== HOW TO COMPLETE THIS TASK ==
Copies of all lines containing the string "pixel" are needed from the data below.

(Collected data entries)
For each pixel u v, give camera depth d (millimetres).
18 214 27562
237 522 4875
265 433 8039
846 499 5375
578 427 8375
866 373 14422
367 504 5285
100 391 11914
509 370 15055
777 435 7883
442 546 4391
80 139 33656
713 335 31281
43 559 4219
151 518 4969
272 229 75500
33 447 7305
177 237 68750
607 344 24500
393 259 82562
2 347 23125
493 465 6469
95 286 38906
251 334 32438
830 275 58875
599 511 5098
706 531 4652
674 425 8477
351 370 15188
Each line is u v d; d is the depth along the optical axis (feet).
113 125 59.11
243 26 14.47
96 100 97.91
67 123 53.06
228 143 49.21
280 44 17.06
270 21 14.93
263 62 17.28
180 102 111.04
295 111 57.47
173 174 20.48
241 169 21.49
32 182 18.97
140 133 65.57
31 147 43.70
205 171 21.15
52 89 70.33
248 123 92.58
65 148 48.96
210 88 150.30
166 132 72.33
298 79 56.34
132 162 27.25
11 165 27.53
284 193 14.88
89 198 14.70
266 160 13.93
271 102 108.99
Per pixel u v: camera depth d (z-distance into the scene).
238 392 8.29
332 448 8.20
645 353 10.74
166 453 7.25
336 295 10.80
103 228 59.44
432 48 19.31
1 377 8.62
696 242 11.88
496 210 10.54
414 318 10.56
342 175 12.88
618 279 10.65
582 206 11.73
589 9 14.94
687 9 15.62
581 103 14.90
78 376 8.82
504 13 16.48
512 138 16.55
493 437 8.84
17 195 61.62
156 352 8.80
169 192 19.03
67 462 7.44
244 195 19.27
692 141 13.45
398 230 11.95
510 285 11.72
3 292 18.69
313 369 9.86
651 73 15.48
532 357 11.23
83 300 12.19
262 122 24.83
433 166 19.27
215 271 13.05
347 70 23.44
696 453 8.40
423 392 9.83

== RESULT FOR THIS EXERCISE ==
For each pixel u v, give camera depth d (millimetres).
Per pixel u v: camera depth d (z-distance into the scene).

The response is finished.